Textauszug >>

------------

Die grüne Lüge (2018)

Eine Filmkritik von Simon Hauck

Der Weichmacher

„Mir wird gesagt, dass ich die Welt retten kann.“ Werner Boote spricht in seinem neuen Dokumentarfilm Die grüne Lüge – wie gewohnt – aus dem Off und agiert dabei ebenso gerne vor der Kamera als so eine Art „Michael Moore der Alpenrepublik“, wie er in seiner österreichischen Heimat gerne tituliert wird.

Das kann man stilistisch nun mögen oder nicht, genauso wie das muntere, reichlich blumige Zitieren aus Antoine de Saint-Exupérys Der kleine Prinz im Abspann des Films. Was allerdings fest steht, ist der große Erfolg dieser sehr speziellen Regiemethode, die dem von vornherein besonders öffentlichkeitswirksamen Dokumentarfilmsubgenre „Umweltzerstörung und Ressourcenverbrauch“ in den vergangenen 20 Jahren insgesamt gehörigen Auftrieb verschafft hat.

Filmästhetisch – wie politisch – nicht unähnlich zu ebenfalls überaus engagierten wie erfolgreichen Filmemacherkollegen wie Bertram Verhaag (Code of Survival), Erwin Wagenhofer (We feed the world) oder Markus Imhoof (More than Honey), gehört er quasi zu den Guten in der Branche. Unentwegt, mit großer Freude am Aufklären wie Wachrufen eckt er mit seinen Filmen (z.B. Plastic Planet/Alles unter Kontrolle/Population Boom) bei vielen an. Manche Konzerne, Lobbyisten oder Verbände laden ihn länger schon nicht mehr ein oder erteilen ihm bereits vorab keine Drehgenehmigung. Auch manche Politiker in seinem Geburtsland sind nicht durchwegs positiv auf ihn zu sprechen, weil er eben Film für Film die großen Menschheitsthemen unserer Zeit extrem breitenwirksam in Angriff nimmt.

Seit langem schon treibt ihn in diesem Zuge speziell die rasante Nachfrage nach neuen Lebensmitteln (z.B. Palmöl), nach neuem Ackerland (in Südamerika oder Südostasien) wie neuen Energie- und Antriebsformen (wie dem Elektroauto) um. Nach seiner intensiven Beschäftigung mit den Megathemen Plastikmüll, Überbevölkerung und Überwachung hat er sich nun für Die grüne Lüge mit den PR-Heilsversprechen internationaler Konzerne auseinandergesetzt, die gegenwärtig unentwegt von „nachhaltiger Produktion“ und „fairen Arbeitsbedingungen“ in den massenhaft armen Herstellungsländern schwärmen. Selbstverständlich würden dabei nie sinnlos Ressourcen verbraucht, Menschen vertrieben oder Produktionsabfälle unsauber entsorgt – so werben zumindest IKEA, Coca Cola, Nestlé und Co. auf ihren Unternehmensseiten und Fachveranstaltungen.

------------

Gegebene Zeilen >>
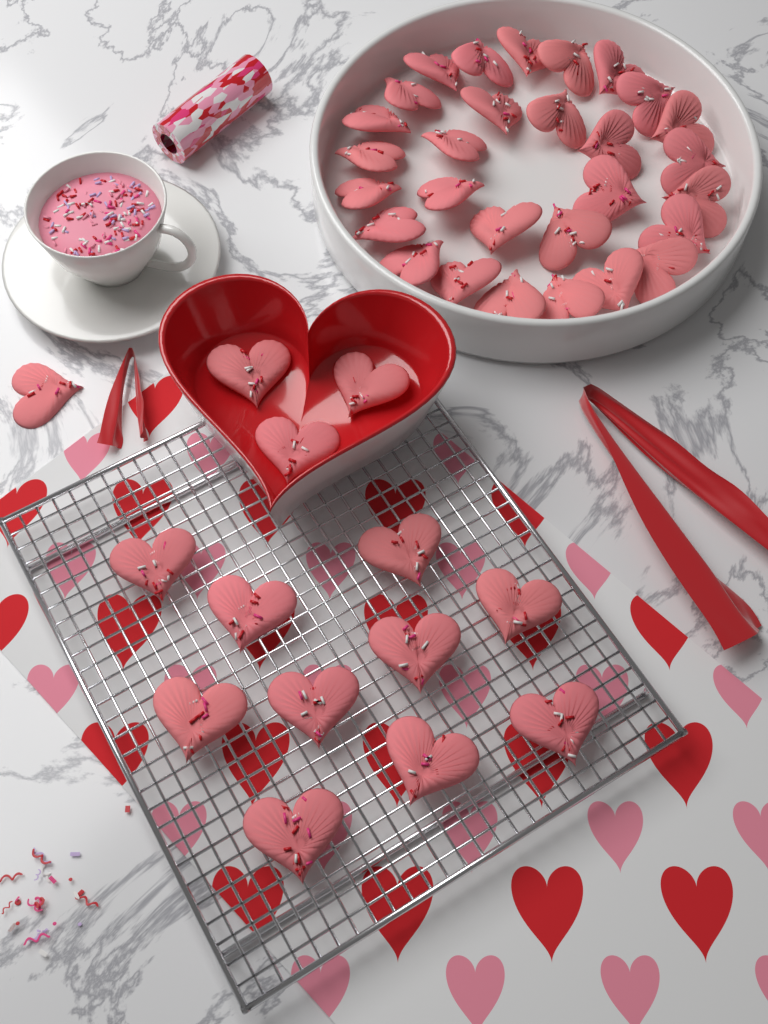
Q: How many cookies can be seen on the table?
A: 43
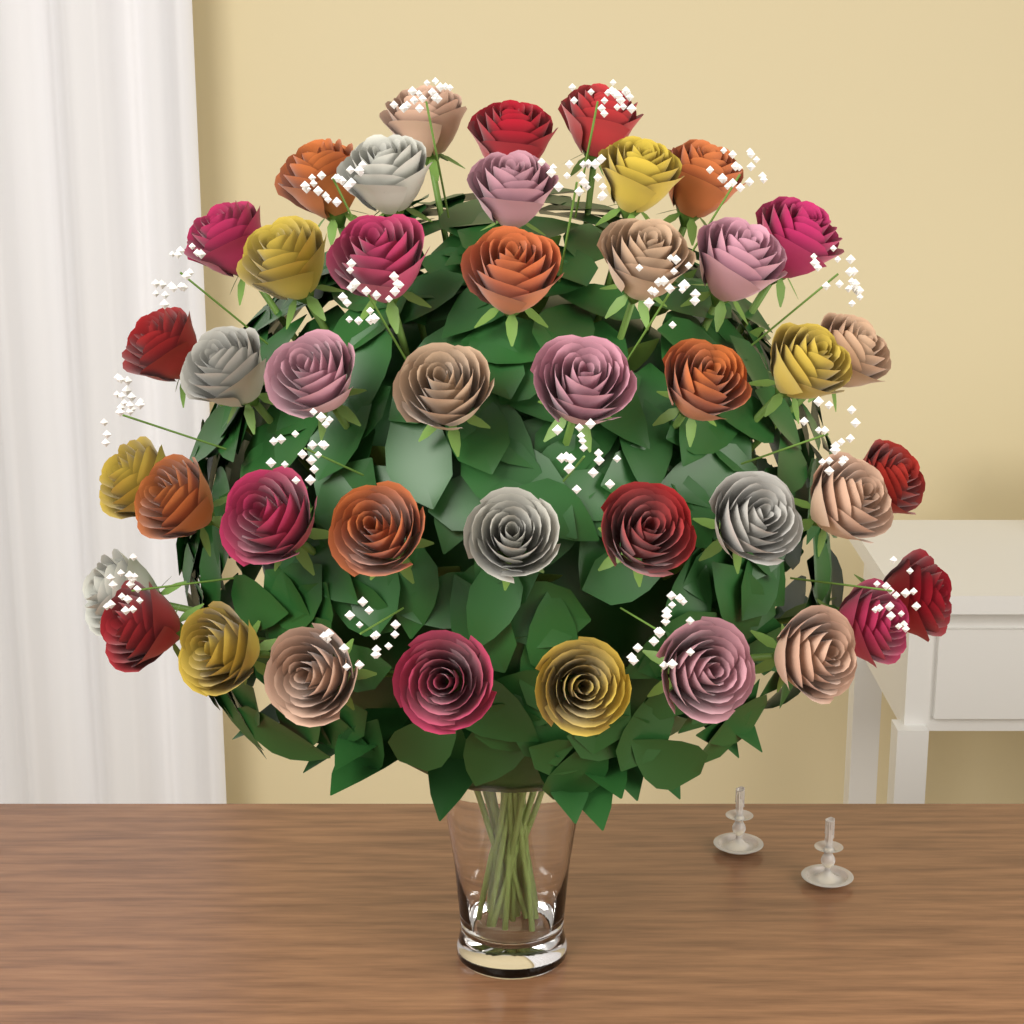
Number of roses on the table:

------------

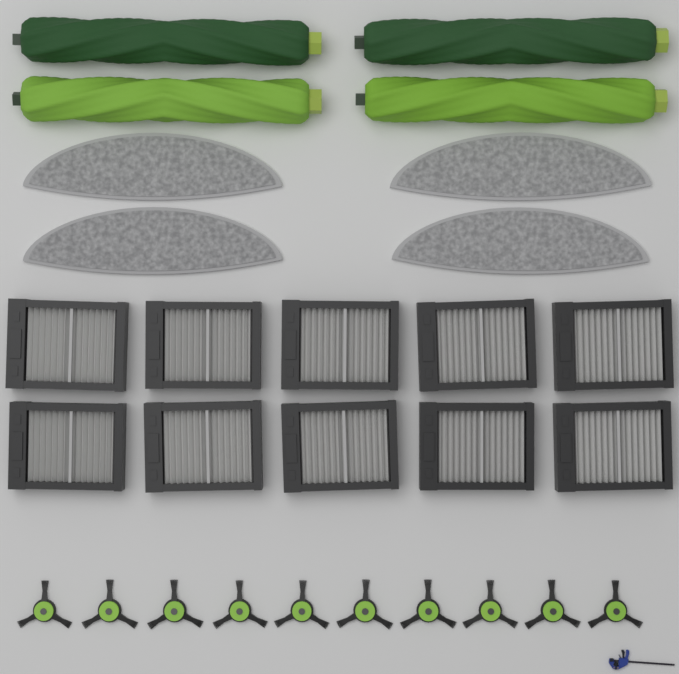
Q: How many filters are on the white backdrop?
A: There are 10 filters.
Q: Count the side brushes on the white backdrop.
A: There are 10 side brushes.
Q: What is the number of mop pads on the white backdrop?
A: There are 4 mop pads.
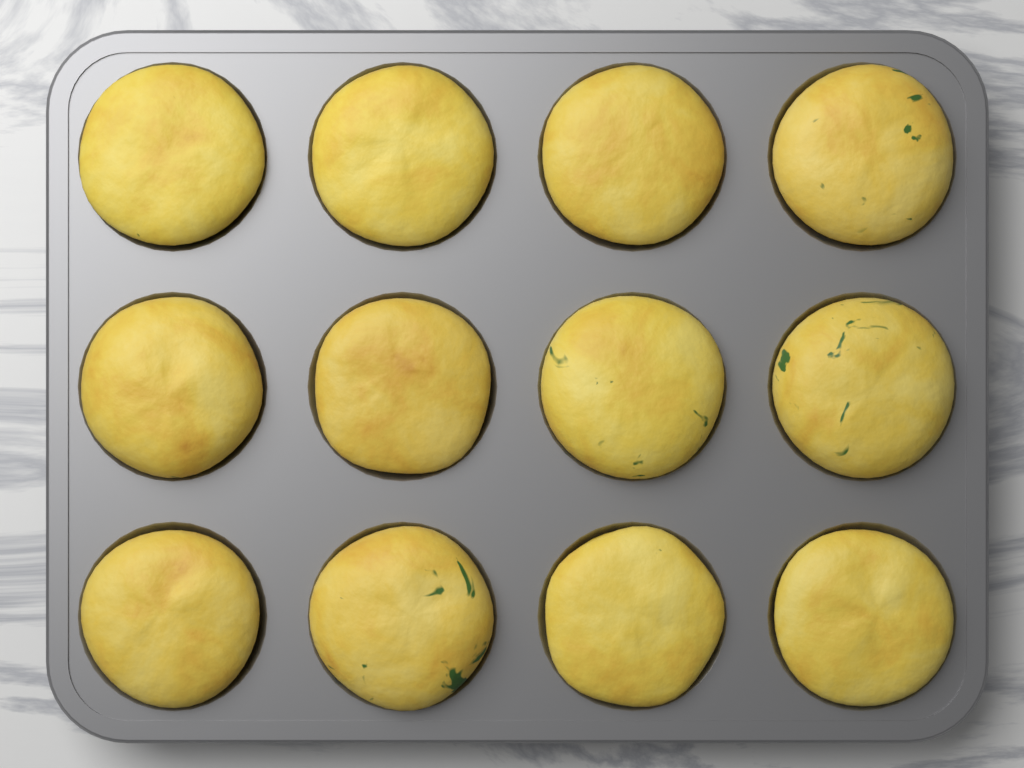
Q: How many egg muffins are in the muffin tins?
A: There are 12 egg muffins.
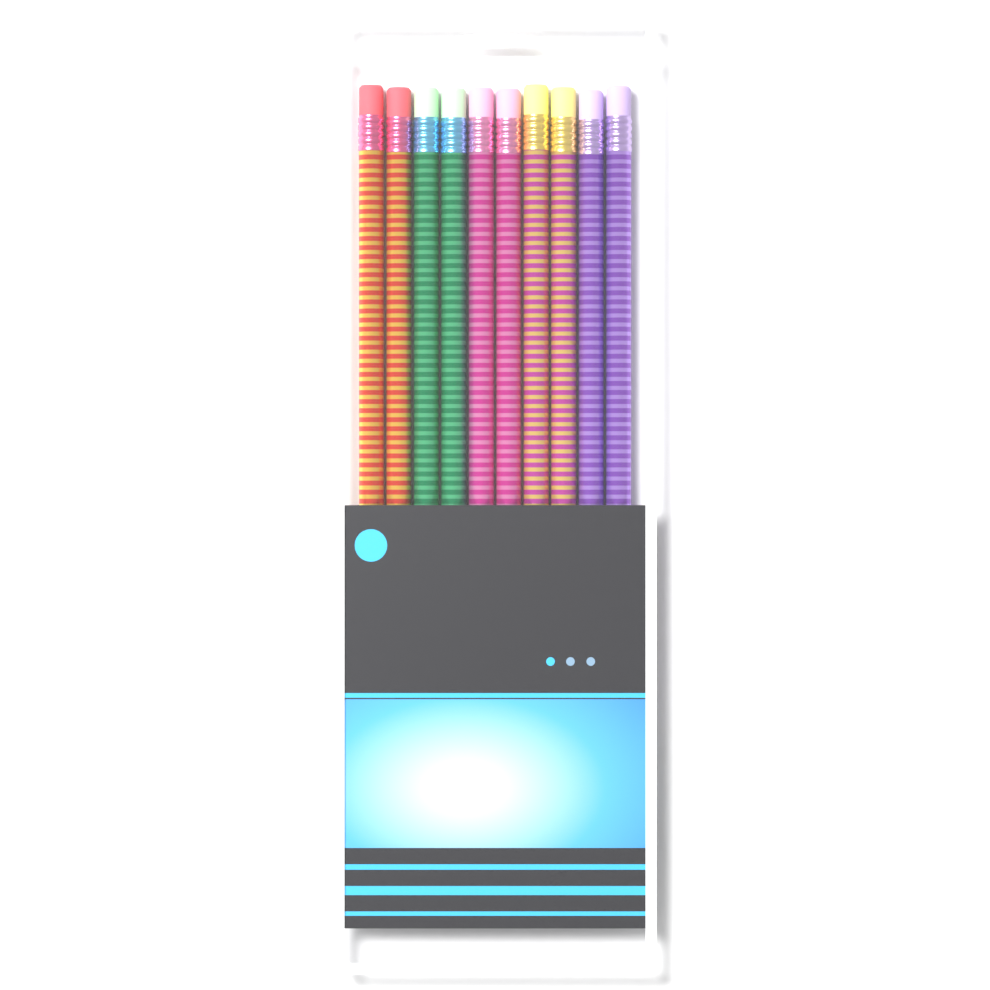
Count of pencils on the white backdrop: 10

------------

Aufgaben >>
- A) Schreiben Sie den Abschnitt der Filmkritik neu, beginnend bei „Eine Filmkritik von“ und endend bei „gerne tituliert wird.“. Ersetzen Sie dabei „Kamera“ durch „Linse“.
- B) Aus welchem Werk wird laut der Filmkritik im Abspann des Films zitiert?
- C) Welche Filmemacherkollegen Werner Bootes nennt die Filmkritik namentlich? Führen Sie jeden mit dem in Klammern angegebenen Film auf.

Lösungen >>
- A)
Eine Filmkritik von Simon Hauck

Der Weichmacher

„Mir wird gesagt, dass ich die Welt retten kann.“ Werner Boote spricht in seinem neuen Dokumentarfilm Die grüne Lüge – wie gewohnt – aus dem Off und agiert dabei ebenso gerne vor der Linse als so eine Art „Michael Moore der Alpenrepublik“, wie er in seiner österreichischen Heimat gerne tituliert wird.

- B) Aus Antoine de Saint-Exupérys „Der kleine Prinz“.

- C)
- Bertram Verhaag („Code of Survival“)
- Erwin Wagenhofer („We feed the world“)
- Markus Imhoof („More than Honey“)